BEGIN SUPPLIED MATERIAL

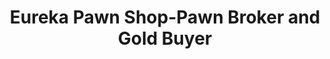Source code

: ---
title: "Eureka Pawn Shop-Pawn Broker and Gold Buyer"
url: /eureka/eureka-pawn-shop-pawn-broker-and-gold-buyer/
shop: Leiher
---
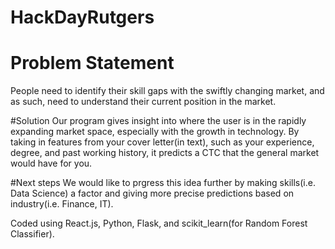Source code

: # HackDayRutgers

# Problem Statement
People need to identify their skill gaps with the swiftly changing market, and as such, need to understand their current position in the market.

#Solution
Our program gives insight into where the user is in the rapidly expanding market space, especially with the growth in technology.
By taking in features from your cover letter(in text), such as your experience, degree, and past working history, it predicts a CTC that the general market would have for you.

#Next steps
We would like to prgress this idea further by making skills(i.e. Data Science) a factor and giving more precise predictions based on industry(i.e. Finance, IT).



Coded using React.js, Python, Flask, and scikit_learn(for Random Forest Classifier).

END SUPPLIED MATERIAL

▶ _ACTIVITY_: Can you turn the material, from its start through the line containing "People need to", into a JSON list of strings with one string per line and no blank lines? Leave the pictures out of it.

▶ _YOUR SOLUTION_:
[
  "Source code",
  ": ---",
  "title: \"Eureka Pawn Shop-Pawn Broker and Gold Buyer\"",
  "url: /eureka/eureka-pawn-shop-pawn-broker-and-gold-buyer/",
  "shop: Leiher",
  "---",
  "Source code",
  ": # HackDayRutgers",
  "# Problem Statement",
  "People need to identify their skill gaps with the swiftly changing market, and as such, need to understand their current position in the market."
]